#### Records excerpted from a collection:
● ● ● ●

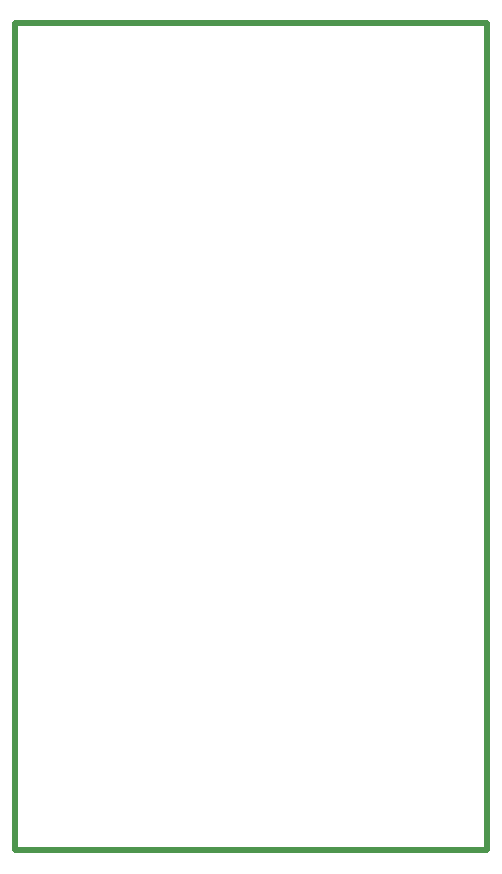
<source format=gbr>
G04*
G04 #@! TF.GenerationSoftware,Altium Limited,Altium Designer,24.2.2 (26)*
G04*
G04 Layer_Color=16711935*
%FSLAX44Y44*%
%MOMM*%
G71*
G04*
G04 #@! TF.SameCoordinates,A69A520D-3C44-4C1A-B5D4-BA9765A151AF*
G04*
G04*
G04 #@! TF.FilePolarity,Positive*
G04*
G01*
G75*
%ADD34C,0.5000*%
D34*
X0Y700000D02*
X400000D01*
X0Y0D02*
X400000D01*
Y700000D01*
X0Y0D02*
Y700000D01*
M02*

</source>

● ● ● ●

#### Task statement:
Output the entries above verbatim. Omit the images.

#### Exercise response:
<source format=gbr>
G04*
G04 #@! TF.GenerationSoftware,Altium Limited,Altium Designer,24.2.2 (26)*
G04*
G04 Layer_Color=16711935*
%FSLAX44Y44*%
%MOMM*%
G71*
G04*
G04 #@! TF.SameCoordinates,A69A520D-3C44-4C1A-B5D4-BA9765A151AF*
G04*
G04*
G04 #@! TF.FilePolarity,Positive*
G04*
G01*
G75*
%ADD34C,0.5000*%
D34*
X0Y700000D02*
X400000D01*
X0Y0D02*
X400000D01*
Y700000D01*
X0Y0D02*
Y700000D01*
M02*

</source>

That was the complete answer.